Is there a Mathematica built-in function for the calculation of the Hafnian of a matrix? I am interested in the function as it appears naturally in the calculation of moments of a multivariate Gaussian distribution.

Answer 1

Mathematica

Use the recursive formula.

Try it online!

haf[matrix_?MatrixQ] := 
  haf[matrix] = Module[{n, h, j, copy}, n = Length[matrix];
    If[n == 2, Return[matrix[[1, 2]]]];
    h = 0;
    For[j = 2, j <= n, j++, If[matrix[[1, j]] == 0, Continue[]];
     copy = Delete[matrix, {{1}, {j}}];
     copy = Transpose[copy];
     copy = Delete[copy, {{1}, {j}}];
     h += matrix[[1, j]]*haf[copy];];
    h];

Answer 2

Using the match function by Mr.Wizard.

match[x : {_, _}] := {{x}}
match[{a_, b__}] := 
 Join @@ Table[{{a, x}, ##} & @@@ match[{b}~DeleteCases~x], {x, {b}}]
match[n_?EvenQ] := match@Range[n]
match[n_?OddQ] := 
 DeleteCases[match@Range[n + 1], {___, n + 1, ___}, {2}]

Code for Hafnian:

haf[m_?MatrixQ] := 
 With[{d = Dimensions[m]}, 
  If[And[Divide @@ d == 1, And @@ EvenQ[d]], 
   Module[{mtc = match[Length[m]]},
    Total[Times @@@ (Extract[m, #] & /@ mtc)]
    ], {}]]

Testing:

haf[Array[a, {6, 6}]]

a[1, 6] a[2, 5] a[3, 4] + a[1, 5] a[2, 6] a[3, 4] + a[1, 6] a[2, 4] a[3, 5] + a[1, 4] a[2, 6] a[3, 5] + a[1, 5] a[2, 4] a[3, 6] + a[1, 4] a[2, 5] a[3, 6] + a[1, 6] a[2, 3] a[4, 5] + a[1, 3] a[2, 6] a[4, 5] + a[1, 2] a[3, 6] a[4, 5] + a[1, 5] a[2, 3] a[4, 6] + a[1, 3] a[2, 5] a[4, 6] + a[1, 2] a[3, 5] a[4, 6] + a[1, 4] a[2, 3] a[5, 6] + a[1, 3] a[2, 4] a[5, 6] + a[1, 2] a[3, 4] a[5, 6]
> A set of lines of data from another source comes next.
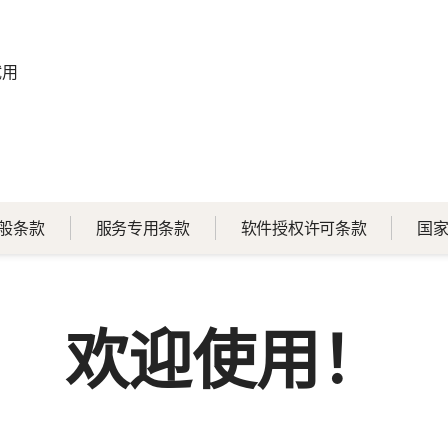
试用
般条款
服务专用条款
软件授权许可条款
国家
欢迎使用！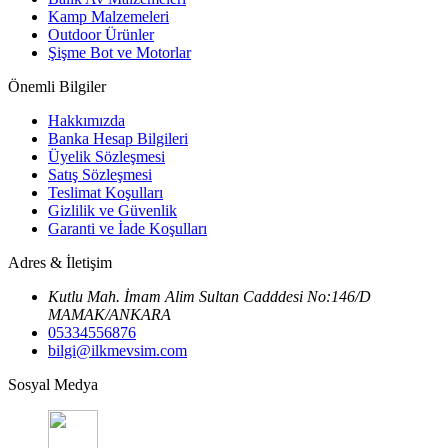
Kamp Malzemeleri
Outdoor Ürünler
Şişme Bot ve Motorlar
Önemli Bilgiler
Hakkımızda
Banka Hesap Bilgileri
Üyelik Sözleşmesi
Satış Sözleşmesi
Teslimat Koşulları
Gizlilik ve Güvenlik
Garanti ve İade Koşulları
Adres & İletişim
Kutlu Mah. İmam Alim Sultan Cadddesi No:146/D
MAMAK/ANKARA
05334556876
bilgi@ilkmevsim.com
Sosyal Medya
Using test cases from @138 Aspen

mat1 = {{-1, 1, 1, -1, 0, 0, 1, -1}, {1, 0, 1, 0, -1, 0, -1, -1}, {1, 
    1, -1, 1, -1, -1, 0, -1}, {-1, 0, 1, -1, -1, 1, -1, 
    0}, {0, -1, -1, -1, -1, 0, 0, -1}, {0, 0, -1, 1, 0, 0, 1, 
    1}, {1, -1, 0, -1, 0, 1, 1, 0}, {-1, -1, -1, 0, -1, 1, 0, 1}};
mat2={{-1, 1, 0, 1, 0, -1, 0, 0, -1, 1, -1, 1, 0, -1}, {1, -1, 1, -1, 1, 
   1, -1, 0, -1, 1, 1, 0, 0, -1}, {0, 1, 1, 1, -1, 1, -1, -1, 0, 
   0, -1, 0, -1, -1}, {1, -1, 1, -1, 1, 0, 1, 1, -1, -1, 0, 0, 1, 
   1}, {0, 1, -1, 1, 0, 1, 0, 1, -1, -1, 1, 1, 0, -1}, {-1, 1, 1, 0, 
   1, 1, -1, 0, 1, -1, -1, -1, 1, -1}, {0, -1, -1, 1, 0, -1, -1, -1, 
   0, 1, -1, 0, 1, -1}, {0, 0, -1, 1, 1, 0, -1, 0, 0, -1, 0, 0, 0, 
   1}, {-1, -1, 0, -1, -1, 1, 0, 0, 1, 1, 0, 1, -1, 0}, {1, 1, 
   0, -1, -1, -1, 1, -1, 1, 1, 1, 0, 1, 0}, {-1, 1, -1, 0, 1, -1, -1, 
   0, 0, 1, -1, 0, -1, 0}, {1, 0, 0, 0, 1, -1, 0, 0, 1, 0, 0, 1, 1, 
   1}, {0, 0, -1, 1, 0, 1, 1, 0, -1, 1, -1, 1, 1, -1}, {-1, -1, -1, 
   1, -1, -1, -1, 1, 0, 0, 0, 1, -1, -1}};
haf[mat1]
haf[mat2]

yields 4 and 83 respectively.

I look forward to learning from other approaches.

As @JM alludes it soons becomes intractable (number perfect matches $\frac{(2n)!}{n! 2^n}$ , as can be be seen by partitioning 2n into pairs and accounting for n pairs and 2 ways to order each pair).